The reason? Indian astrologers decide which days are auspicious for a wedding. And gold-buying during the Indian wedding season is one of the single most important drivers of the gold price.
Analysts and traders at investment banks in London, New York and Zurich also maintain close ties to the Indian weather service: the strength of the annual monsoon season determines the level of disposable income for rural Indian families, who are some of the largest buyers of gold.
“The role that India plays in the bullion markets is very prominent,” says James Steel, precious metals analyst at HSBC in New York.
India has traditionally been the world’s largest consumer and importer of gold, accounting for about a quarter of demand for the metal last year. Gold dealing banks such as the Bank of Nova Scotia, HSBC and JPMorgan have large networks around the country.

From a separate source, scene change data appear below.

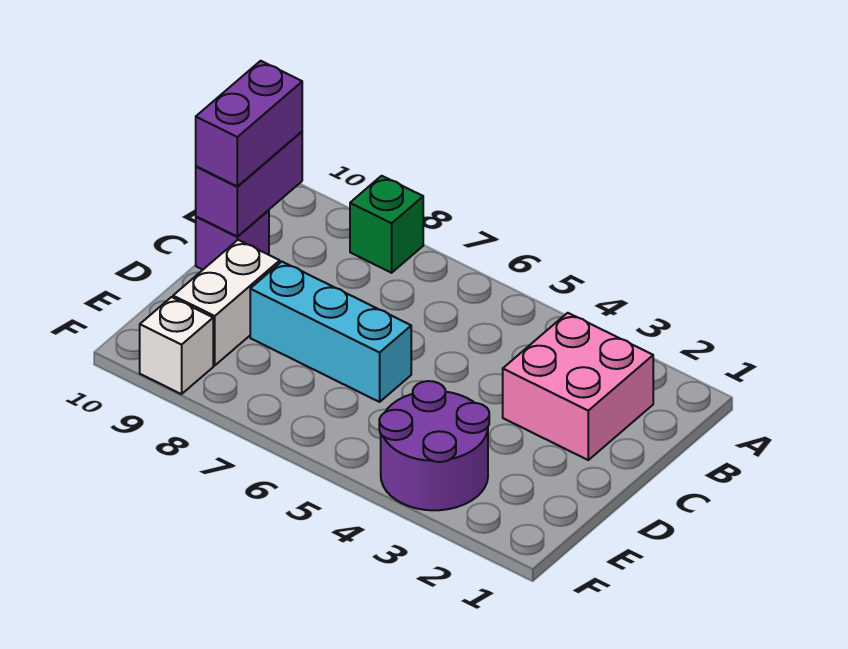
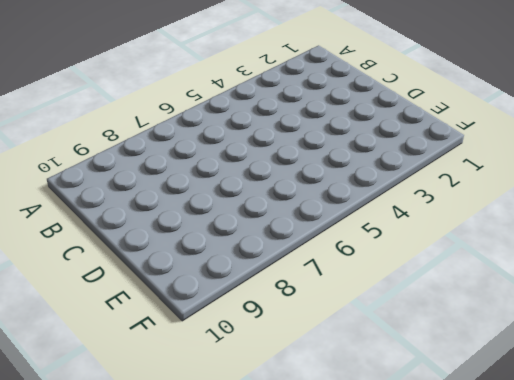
none -> green 1x1 brick [350,176,423,273]
none -> pink 2x2 brick [503,313,653,460]

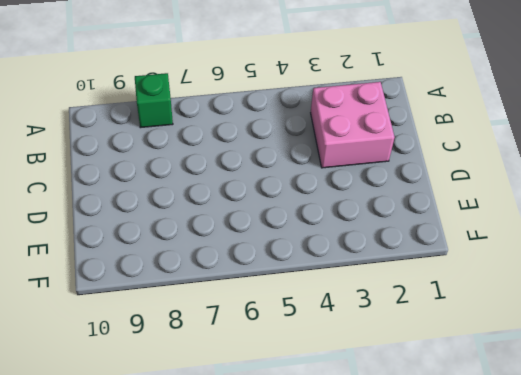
none -> purple 1x1 brick [196,210,269,270]
none -> cyan 1x3 brick [250,262,411,402]

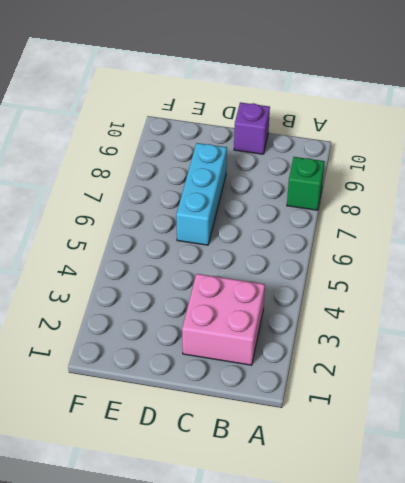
none -> white 1x2 brick [173,240,280,365]
none -> purple 2x2 round brick [379,381,489,510]

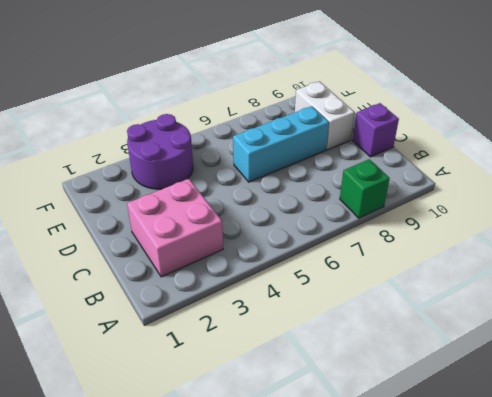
none -> white 1x1 brick [140,297,213,394]
none -> purple 1x2 brick [196,132,302,236]

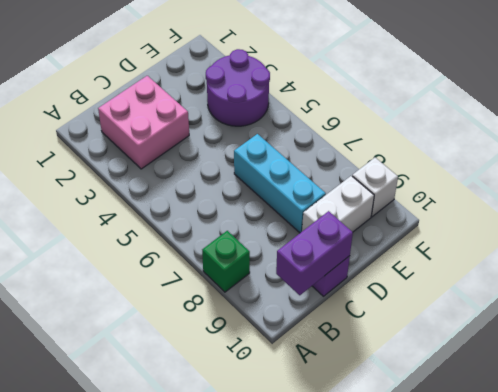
none -> purple 1x2 brick [196,61,302,186]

The country’s influence in the gold market has waned somewhat in recent years, as western investment and Chinese demand have both surged, helping to push gold prices up.
As western investors lose patience with gold, however, the traditional sources of demand are once again catching the attention of traders and analysts. Since the government restrictions on imports began to take effect, the amount of gold being smuggled into India has become one of the key unknowns for the market. “It’s one of the main things we’re looking at,” says one hedge fund manager. “It’s fair to say that the physical markets are becoming more important again as the investment markets have contracted,” says Mr Steel. “India’s prominence is moving closer to centre stage again.”